Outback cofounder Bob Basham is directing the brand with his brother, Richard Danker.

Bob Basham’s brother told him a long time ago, people would always eat, and they’d drink, too. So being in the restaurant business wasn’t such a bad spot to land.

This was the early 1970s and Basham took him at his word in a Washington, D.C. eatery. A couple of years later, in 1973, Steak and Ale arrived in Virginia and Basham met Norman Brinker. He went to work for the famed restaurateur along with Jeff Newman, who Basham ultimately introduced to his brother, Richard Danker, and Bob Garner. In 1996, the trio opened Glory Days Grill, which celebrated its 30th anniversary this April, in Burke, Virginia.

In between, Basham would join Chris Sullivan, Trudy Cooper, and Tim Gannon, to cofound Outback Steakhouse in March 1998. And he’d help get Tampa-based fast casual PDQ off the ground in 2011. Danker was an original investor in Outback and owned steakhouse concept Danker’s in D.C. and Dank’s Deli (now Middleburg Deli) in Virginia.

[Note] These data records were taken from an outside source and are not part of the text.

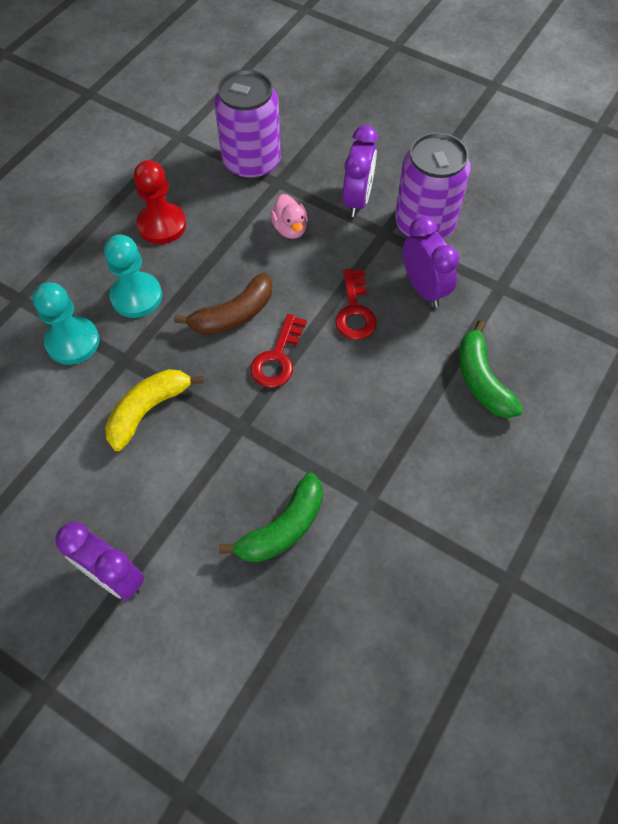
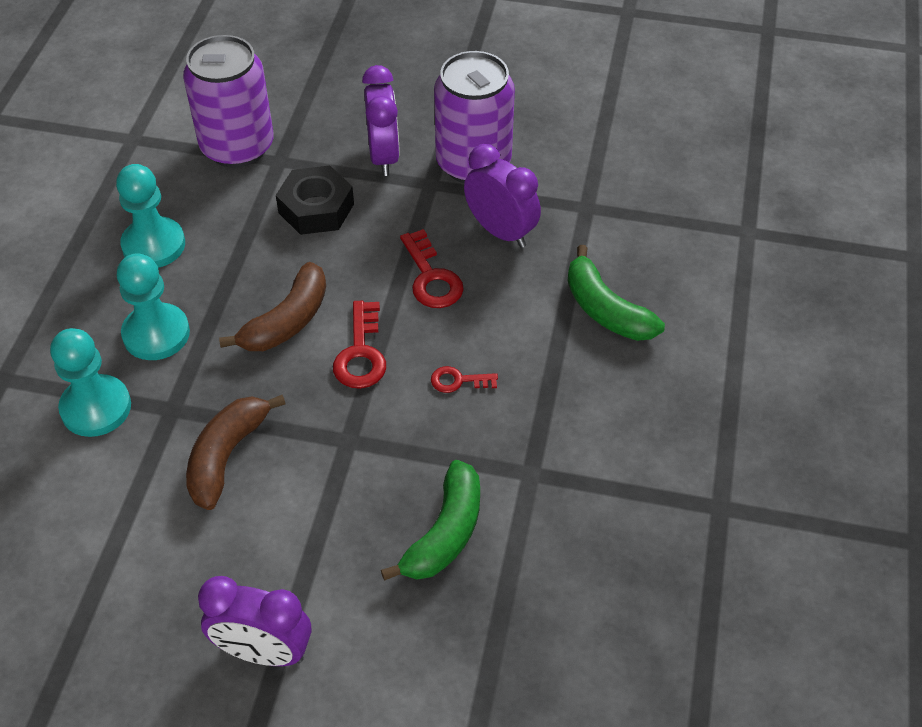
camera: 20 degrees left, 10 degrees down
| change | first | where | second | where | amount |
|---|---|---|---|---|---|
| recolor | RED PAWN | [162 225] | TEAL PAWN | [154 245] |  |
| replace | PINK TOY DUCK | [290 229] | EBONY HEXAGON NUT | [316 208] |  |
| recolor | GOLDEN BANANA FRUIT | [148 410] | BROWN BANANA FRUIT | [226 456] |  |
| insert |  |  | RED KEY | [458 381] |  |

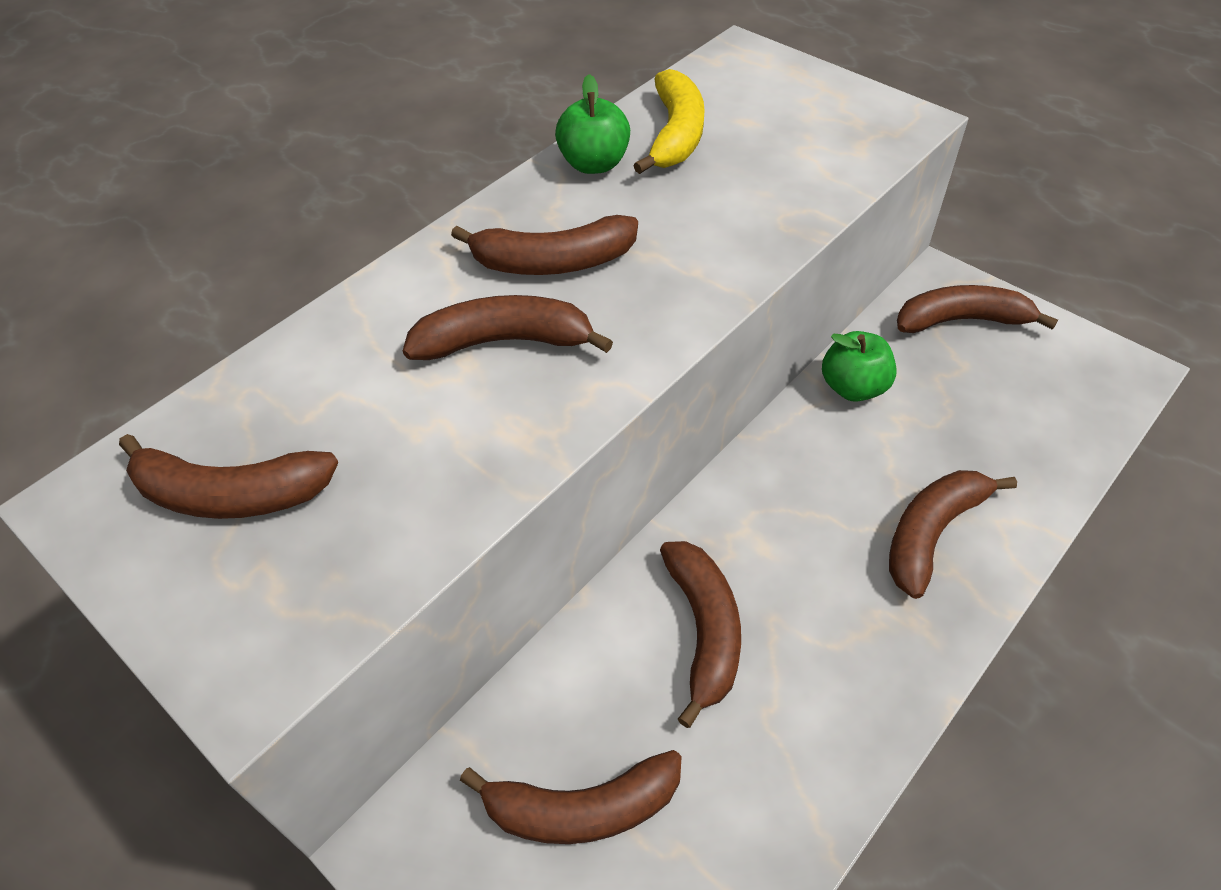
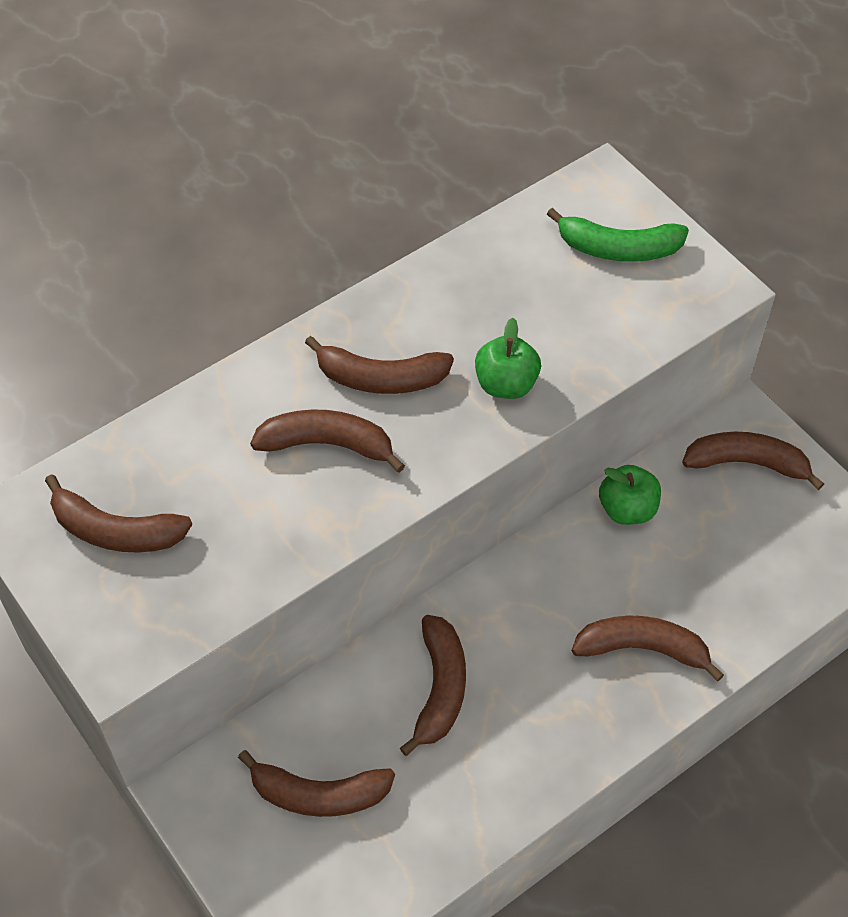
camera: 10 degrees right, 5 degrees up
| change | first | where | second | where | amount |
|---|---|---|---|---|---|
| delete | GOLDEN BANANA FRUIT | [676 135] |  |  |  |
| move | LEAF-GREEN TOY APPLE | [594 164] |  | [506 384] |  |
| rotate | BROWN BANANA FRUIT | [931 533] |  | [643 649] | 45 degrees clockwise |
| insert |  |  | LEAF-GREEN BANANA FRUIT | [618 249] |  |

Basham got involved with Glory Days as a franchisee in 2013. He was looking to rebrand Lee Roy Selmon’s, a now-defunct chain he acquired in 2008. Following the Pro Football Hall-of-Famer’s death three years later and family’s desire to exit the space, Basham discovered an outlet to turn Lee Roy Selmon’s into Glory Days versus trying to iterate a new concept. He developed the franchise opportunity alongside Carrabba’s veteran Jesse McPherson.

But one thing Basham hadn’t quite done, not since he and Danker clocked time together at their older brother’s D.C. restaurant those decades ago, was run a company in tandem.

That moment surfaced in the summer of 2022. Garner and Newman wanted to retire. Danker didn’t. In stepped Basham, who acquired the company’s then-22-unit corporate footprint in Virginia and Maryland and added it to his 15 Florida and Georgia Glory Days under new corporate parent company Play Ball USA.

Basham says it’s been rewarding and “kind of something that we would never have imagined, but it’s just the way things ended up.”

“It was almost like a dream come true getting to work together again years later,” he says.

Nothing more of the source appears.